The problem remains, as always, economic growth: if it ends up being lower than the government’s projections, as seems likely, then these forecasted “savings” would also be lower than planned. In that case, the government’s projections of a progressive lowering of the deficit to 2.1 percent in 2020 and 1.9 percent in 2021 would be rendered completely baseless.

The government seems, in fact, to be preparing for such a development, as it has floated a “safeguard clause” for the budget to the Brussels overseers of the Fiscal Compact. This new instrument, according to Tria, would not imply horizontal cuts on spending or the increase of VAT rates (whose current lower level has to be re-approved every year), but rather a review of spending so that the deficit target already planned would not be exceeded.

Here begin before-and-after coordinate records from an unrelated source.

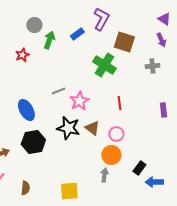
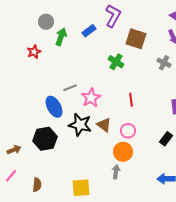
green cross: (104, 65) -> (116, 62), size x0.7
gray cross: (152, 66) -> (164, 63), turned 32
blue ellipse: (26, 110) -> (54, 107), moved
black rectangle: (139, 168) -> (166, 139), moved

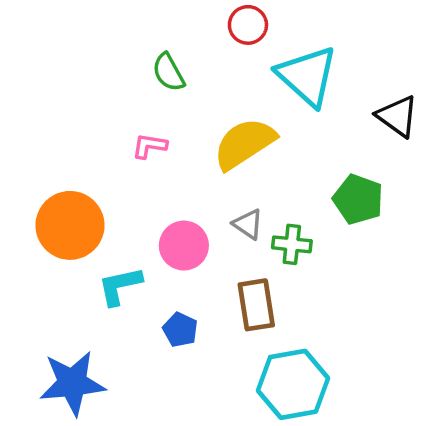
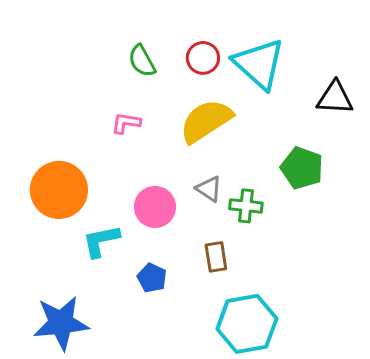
red circle: (248, 25) -> (203, 58), moved
black triangle: (397, 116) -> (335, 98), turned -33
brown rectangle: (256, 305) -> (216, 257), size x0.7

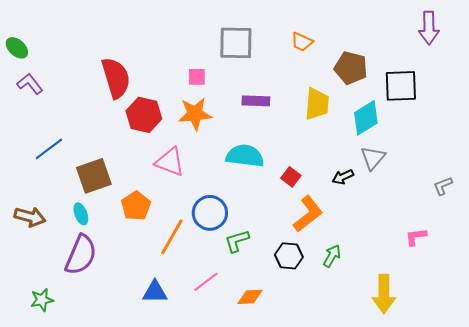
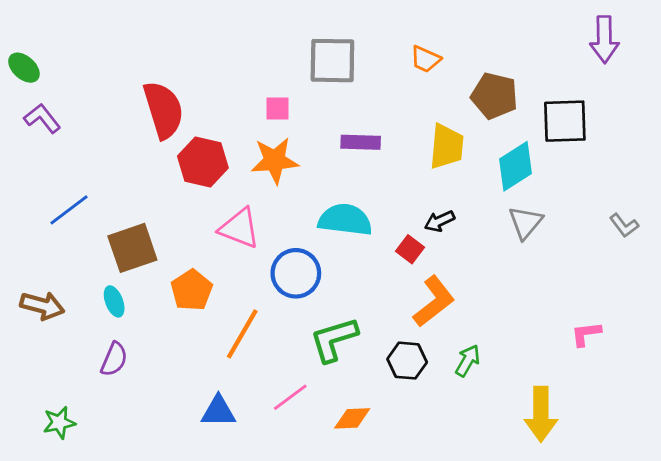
black arrow: (343, 177) -> (440, 221), moved
gray L-shape: (443, 186) -> (624, 225), moved, turned -105
blue circle: (210, 213) -> (296, 273), moved
green L-shape: (237, 241) -> (334, 339), size x1.4
purple semicircle: (81, 255) -> (114, 359), size x0.6

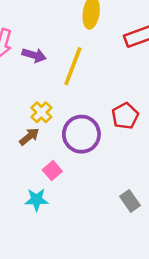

It is not entirely clear whether the cuts enacted in such a case would affect only the new expenses approved for the “citizenship income” or for pensions, or other areas as well. The mechanism proposed has a number of paradoxical aspects, which give the impression that the draft budget is a gamble by a government that doesn’t firmly believe in its own generous growth forecasts. One can indeed envision the possibility that the flagship proposals of the 5 Star Movement and the Lega are put into practice, yet the government is forced to cut the resources needed to finance them. It would be an absurd mess—all in addition to the billions in penalties that the country will incur in case the amended draft budget is rejected on Nov. 23.

The Italian populists want to break the rules of austerity, but they risk being forced to apply them again later on, and being stuck with the bill for the damage done. These are the reasons that have led the Commission to write that the Italian government’s “policy measures might prove less effective, having a lower impact on growth.”

Minister Tria has accused the EU of being guilty of a “technical failure” in its estimations; he was referring in particular to the government’s calculation of the nominal growth in public spending and the structural budget balance, which were both challenged by the Commission. Based on a different estimate of potential GDP, the latter indicator in particular would be very different in turn. The Italian Finance Minister argued that the mismatch between the deficit numbers of 2.9 percent (and 3.1 percent) of GDP calculated by the Commission and the 2.4 percent calculated by the Italian government was due to a miscalculation concerning the relationship between the deficit and the nominal GDP.